I don’t have access to the actual data. All I am working on is the visual image presented as part of the popular article. I consider this image to be a data store where the data entries are the individual pixels. The model-generated dark-matter data is intermingled with bright-data observations. In this case, the use of visualization of a transparent ghostly overlay distinguishes the two types of data. The visual presentation of data in the form of an image provides an analogy of materializing the model. The materialized data is in the form of pixels in an image.
The benefit of materializing the model for query access (in this case by visually seeing the image) provided the opportunity to explore alternative sources for this data. The article supposed that dark matter is a diffuse cloud of invisible quantum-scale particles. I proposed and alternative view that entire volume may represent single particle of galactic proportions. I called this a dark-nothing hypothesis.
The dark nothing hypothesis is my proposal for replacing the dark-matter hypothesis. Having the dark matter materialized in the image gave me the opportunity to see where the manufactured data resides and to propose an alternative data source. In this case, that data source is another theory: I’m merely replacing one source of dark data with another source of dark data.

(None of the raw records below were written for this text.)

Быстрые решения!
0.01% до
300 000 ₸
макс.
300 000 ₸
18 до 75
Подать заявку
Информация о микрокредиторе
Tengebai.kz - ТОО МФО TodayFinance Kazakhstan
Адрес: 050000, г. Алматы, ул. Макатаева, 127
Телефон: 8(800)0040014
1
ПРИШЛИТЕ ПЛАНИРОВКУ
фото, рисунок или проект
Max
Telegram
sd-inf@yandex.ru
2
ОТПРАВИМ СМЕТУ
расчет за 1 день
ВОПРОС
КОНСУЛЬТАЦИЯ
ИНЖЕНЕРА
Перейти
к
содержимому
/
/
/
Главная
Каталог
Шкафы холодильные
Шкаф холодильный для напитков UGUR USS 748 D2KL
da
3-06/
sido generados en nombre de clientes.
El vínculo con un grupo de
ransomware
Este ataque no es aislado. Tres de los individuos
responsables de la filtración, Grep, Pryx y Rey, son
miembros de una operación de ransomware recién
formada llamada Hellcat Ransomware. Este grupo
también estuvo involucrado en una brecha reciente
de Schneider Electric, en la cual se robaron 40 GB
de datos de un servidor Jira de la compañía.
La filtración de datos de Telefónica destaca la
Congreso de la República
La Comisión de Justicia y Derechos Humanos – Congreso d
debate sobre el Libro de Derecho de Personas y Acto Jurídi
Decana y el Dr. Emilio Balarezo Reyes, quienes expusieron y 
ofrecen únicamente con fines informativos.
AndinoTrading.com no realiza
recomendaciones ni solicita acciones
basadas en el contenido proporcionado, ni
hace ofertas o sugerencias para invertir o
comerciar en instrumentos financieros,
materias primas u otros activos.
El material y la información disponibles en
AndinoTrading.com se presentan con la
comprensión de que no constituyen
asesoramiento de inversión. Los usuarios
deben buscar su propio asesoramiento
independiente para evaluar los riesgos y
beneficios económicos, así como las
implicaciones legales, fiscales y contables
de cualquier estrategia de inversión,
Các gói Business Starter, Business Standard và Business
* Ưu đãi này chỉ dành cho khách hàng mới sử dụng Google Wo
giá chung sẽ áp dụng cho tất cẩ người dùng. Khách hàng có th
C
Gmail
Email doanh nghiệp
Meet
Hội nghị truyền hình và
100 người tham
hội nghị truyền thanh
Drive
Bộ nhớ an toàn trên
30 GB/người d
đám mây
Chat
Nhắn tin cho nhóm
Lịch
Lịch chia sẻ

As I emphasize in my discussions on dark data, I prefer to have real observations (bright data) to replace dark data. But in this case, I argue that such observations are impossible because humans will never be able to sample the empty space outside of our stellar neighborhood to see its properties such as how it restrains its embedded matter and its transiting light.

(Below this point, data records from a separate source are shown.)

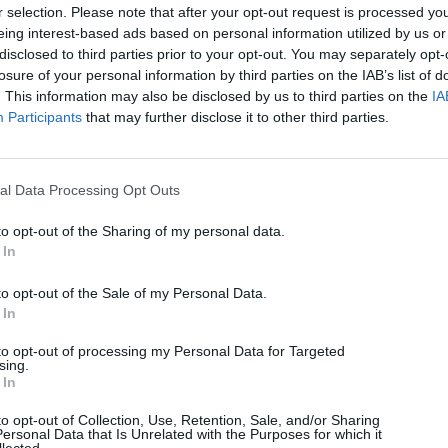
r selection. Please note that after your opt-out request is processed y
eing interest-based ads based on personal information utilized by us or
disclosed to third parties prior to your opt-out. You may separately opt-
losure of your personal information by third parties on the IAB’s list of
. This information may also be disclosed by us to third parties on the
IA
Participants
that may further disclose it to other third parties.
al Data Processing Opt Outs
to opt-out of the Sharing of my personal data.
 In
to opt-out of the Sale of my Personal Data.
 In
to opt-out of processing my Personal Data for Targeted
sing.
 In
to opt-out of Collection, Use, Retention, Sale, and/or Sharing
ersonal Data that Is Unrelated with the Purposes for which it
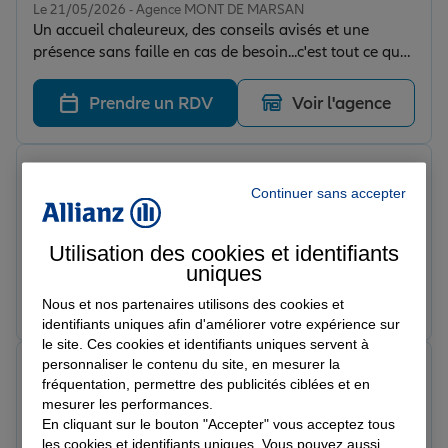
Le 21/05/2026 - Agence MONT DE MARSAN
Un accueil chaleureux, des conseils avisés et une
présence sans faille en cas de besoin...c'est tout ce que
l'on peut espérer d'un agent d'assurance de qualité et
c'est exactement ce que propose Mme FETU et ses
Prendre un RDV
Voir l'agence
associées. Je recommande à 100%
Yannick M.
Note de 5 sur 5
Continuer sans accepter
Le 21/05/2026 - Agence MONT DE MARSAN
Collaborateurs impliqués et à l’écoute. Merci pour
votre investissement au quotidien
Utilisation des cookies et identifiants
uniques
Prendre un RDV
Voir l'agence
Nous et nos partenaires utilisons des cookies et
identifiants uniques afin d'améliorer votre expérience sur
le site. Ces cookies et identifiants uniques servent à
personnaliser le contenu du site, en mesurer la
Escoubet B.
fréquentation, permettre des publicités ciblées et en
Note de 5 sur 5
Le 21/05/2026 - Agence MONT DE MARSAN
mesurer les performances.
Je recommande vivement Valérie Fétu pour son
En cliquant sur le bouton "Accepter" vous acceptez tous
les cookies et identifiants uniques. Vous pouvez aussi
professionnalisme, sa réactivité et surtout la qualité de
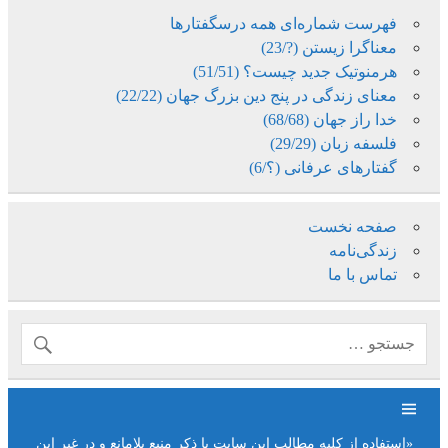
فهرست شماره‌ای همه درسگفتارها
معناگرا زیستن (?/23)
هرمنوتیک جدید چیست؟ (51/51)
معنای زندگی در پنج دین بزرگ جهان (22/22)
خدا راز جهان (68/68)
فلسفه زبان (29/29)
گفتارهای عرفانی (؟/6)
صفحه نخست
زندگی‌نامه
تماس با ما
«استفاده از کلیه مطالب این سایت با ذکر منبع بلامانع و در غیر این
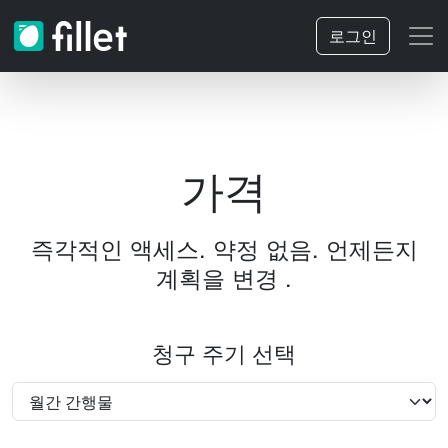
로그인
가격
즉각적인 액세스. 약정 없음.
언제든지
계획을 변경 .
청구 주기 선택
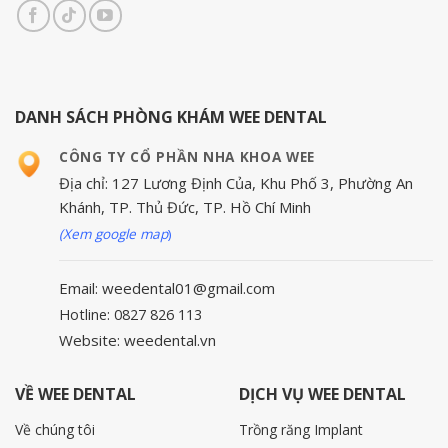
DANH SÁCH PHÒNG KHÁM WEE DENTAL
CÔNG TY CỔ PHẦN NHA KHOA WEE
Địa chỉ: 127 Lương Định Của, Khu Phố 3, Phường An
Khánh, TP. Thủ Đức, TP. Hồ Chí Minh
(Xem google map
)
Email: weedental01@gmail.com
Hotline: 0827 826 113
Website: weedental.vn
VỀ WEE DENTAL
DỊCH VỤ WEE DENTAL
Về chúng tôi
Trồng răng Implant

I think this is a useful realization that the bright data observations are impossible to replace the dark data. The impossibility of relevant observations is not unusual in data science. Like its peer disciplines in historical sciences, data science must accommodate the fact that we will never have access to all (or even most) of the data we would like to have. We have to build our theories and arguments around both the available evidence and the acknowledgement of the missing evidence.

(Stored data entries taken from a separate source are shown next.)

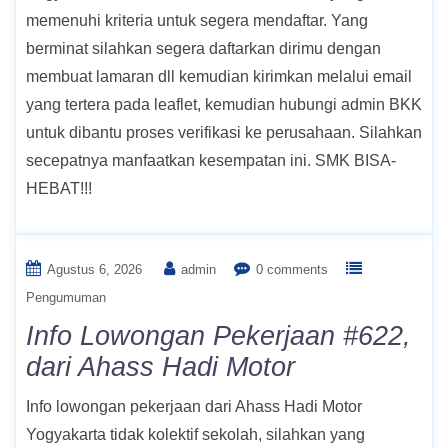
memenuhi kriteria untuk segera mendaftar. Yang
berminat silahkan segera daftarkan dirimu dengan
membuat lamaran dll kemudian kirimkan melalui email
yang tertera pada leaflet, kemudian hubungi admin BKK
untuk dibantu proses verifikasi ke perusahaan. Silahkan
secepatnya manfaatkan kesempatan ini. SMK BISA-
HEBAT!!!
Agustus 6, 2026
admin
0 comments
Pengumuman
Info Lowongan Pekerjaan #622,
dari Ahass Hadi Motor
Info lowongan pekerjaan dari Ahass Hadi Motor
Yogyakarta tidak kolektif sekolah, silahkan yang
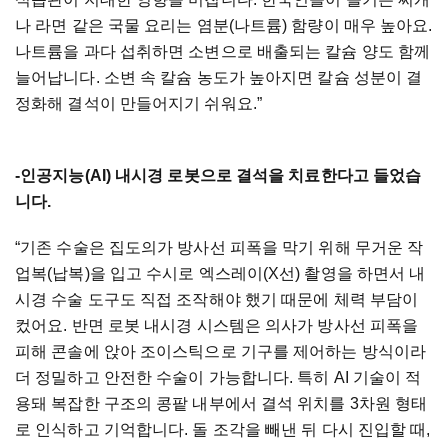
나 라면 같은 국물 요리는 염분(나트륨) 함량이 매우 높아요.
나트륨을 과다 섭취하면 소변으로 배출되는 칼슘 양도 함께
늘어납니다. 소변 속 칼슘 농도가 높아지면 칼슘 성분이 결
정화해 결석이 만들어지기 쉬워요.”
-인공지능(AI) 내시경 로봇으로 결석을 치료한다고 들었습
니다.
“기존 수술은 집도의가 방사선 피폭을 막기 위해 무거운 작
업복(납복)을 입고 수시로 엑스레이(X선) 촬영을 하면서 내
시경 수술 도구도 직접 조작해야 했기 때문에 체력 부담이
컸어요. 반면 로봇 내시경 시스템은 의사가 방사선 피폭을
피해 콘솔에 앉아 조이스틱으로 기구를 제어하는 방식이라
더 정밀하고 안전한 수술이 가능합니다. 특히 AI 기술이 적
용돼 복잡한 구조의 콩팥 내부에서 결석 위치를 3차원 형태
로 인식하고 기억합니다. 돌 조각을 빼낸 뒤 다시 진입할 때,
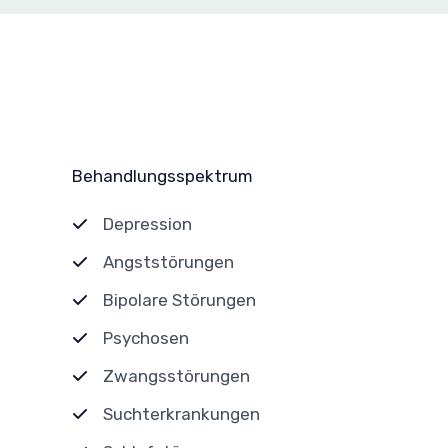
Behandlungsspektrum
Depression
Angststörungen
Bipolare Störungen
Psychosen
Zwangsstörungen
Suchterkrankungen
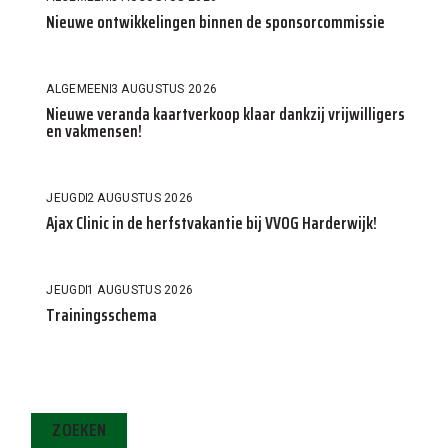
Nieuwe ontwikkelingen binnen de sponsorcommissie
ALGEMEEN
3 AUGUSTUS 2026
Nieuwe veranda kaartverkoop klaar dankzij vrijwilligers
en vakmensen!
JEUGD
2 AUGUSTUS 2026
Ajax Clinic in de herfstvakantie bij VVOG Harderwijk!
JEUGD
1 AUGUSTUS 2026
Trainingsschema
ZOEKEN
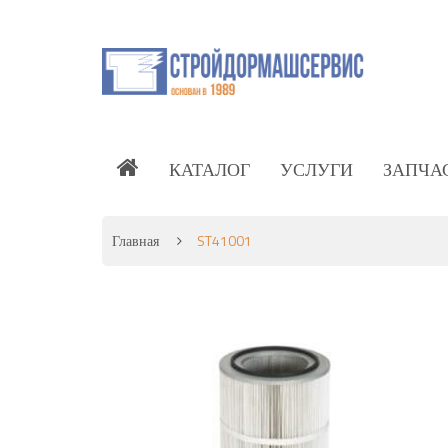
КАТАЛОГ
УСЛУГИ
ЗАПЧА
Главная
ST41001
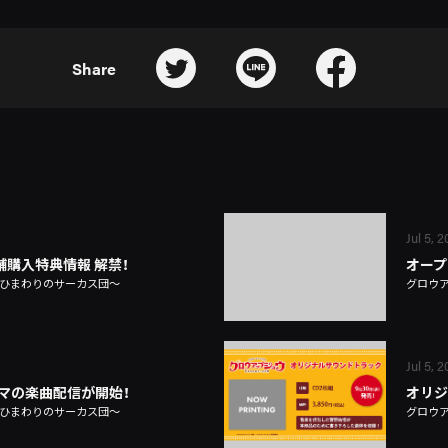
Share
Jul 5, 
 店舗購入特典情報 解禁！
オープ
～ひまわりのサーカス団～
グロウ
Jul 5, 
マの楽曲配信が開始！
オリジ
～ひまわりのサーカス団～
グロウ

While personally I am intrigued by the concept that there may be different natures of nothingness at different scales, I am not defending it as a scientific hypothesis. My point here is that multiple models (theories) can provide data to substitute for the absence of bright-data observations. Having the dark-matter data materialized in the image allows me to distinguish it from the observed data. This presents the opportunity to seek another source of data to replace the dark data. Although my proposal replaces one type of dark data with another, this other type of dark data adds an important contribution of recognizing the inherent human inability to ever be able to obtain bright data observations. Humans will never be able to experiment with empty space at the scale of galaxies nor even to experiment with any concept of empty space outside of our local stellar neighborhood.
While dark data such as dark matter is a substitute for missing observations, it is fundamentally different from substituting for observations missing due to human incompetence that can be rectified. Both dark-matter and dark-nothing is a substitute for something we will never have competence to observe. I’m inclined to have both theories cancel each other out and leave us with the fundamental truth of perpetually missing data. We know we are missing something. This missing something is something we will never find.